Oxford hosts inaugural Foresight4Food workshop

Key players meet in Oxford to explore the use of foresight and scenario analysis in the global food system.

 The global food system is under pressure. Demand for food is growing at the same time as natural resources are being depleted. Climate change risks lower crop yields and unpredictable droughts, natural disasters and disease outbreaks that can disrupt food supply. Some two billion people still suffer poor health from low nutrient intake while changing consumption and exercise patterns are leading to obesity problems with dire implications for health and national budgets.

On March 22-23 leading international players gathered in Oxford to explore how foresight and scenario analysis for the global food system could be improved. The meeting resulted in an agreement on the need for more coordination and collaboration across on going work and better stakeholder engagement activities across all players. A small team will take a number of action items forward to develop the Foresight4Food initiative further.

Foresight is a key tool that governments, business and civil society can use to better understand future risks and the opportunities and to adapt – before crises hit.

Yet, as the workshop concluded, current foresight efforts are fragmented and the science of foresight needs to be better connected with societal debate and policy dialogue to drive change.

Dr John Ingram, the Food Systems Programme Leader at the Environmental Change Institute, University of Oxford, said that “this was a very valuable and timely meeting, expressing a clear need for better coordination and integration on both foresight development and outreach”.

Central to the discussion was a food systems perspective. This means looking at food issues across the entire supply chain from production to consumption as well as the connections between environmental, health and economic outcomes. It also looks at food issues in both the developed and developing world. Food is a “nexus” issue that connects across critical global challenges of reducing poverty, improving health, tackling and responding to climate change, protecting biodiversity and managing water scarcity.

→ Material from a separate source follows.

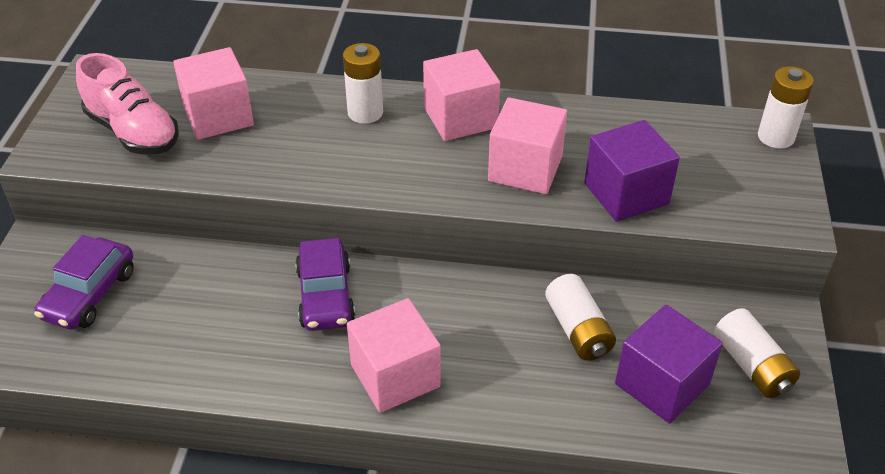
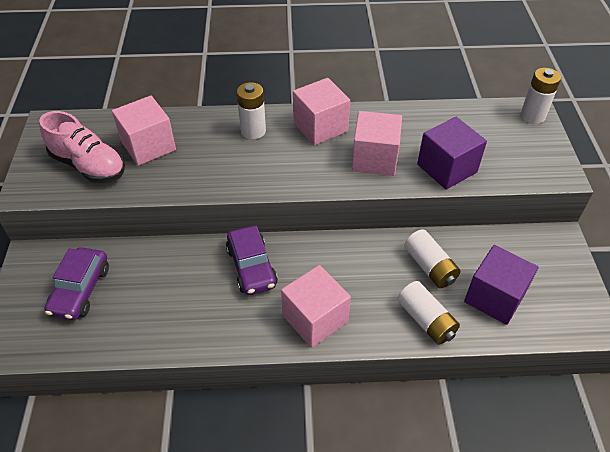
camera: 10 degrees left, 5 degrees up
(752, 366) = (548, 276): white battery -> white battery (426, 320)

Consequently improved foresight for the global food system will be critical to achieving the Sustainable Development Goals, in particular Goal Two (end hunger, achieve food security and improved nutrition, and promote sustainable agriculture).

The event was hosted by the Environmental Change Institute and the Oxford Martin School and organized in collaboration with the Food and Agriculture Organisation (FAO), the International Food Policy Research Institute. Funding to support the event is provided by the Australian Centre for International Agricultural Research (ACIAR), Oxford University through the UK Biotechnology and Biological Sciences Research Council, and the Cooperative Group on International Agricultural Research Program on Policies, Institutions, and Markets (PIM).

Organisations at the meeting agreed to ongoing collaboration to help develop a collaborative “foresight4food” initiative. This will provide mechanisms for greater scientific collaboration as well as for improved communication and engagement process that can support global, regional and national policy dialogue.

“This was a very valuable and timely meeting, expressing a clear need for better coordination and integration on both foresight development and outreach”.

Dr John Ingram, Leader of Food Research, ECI.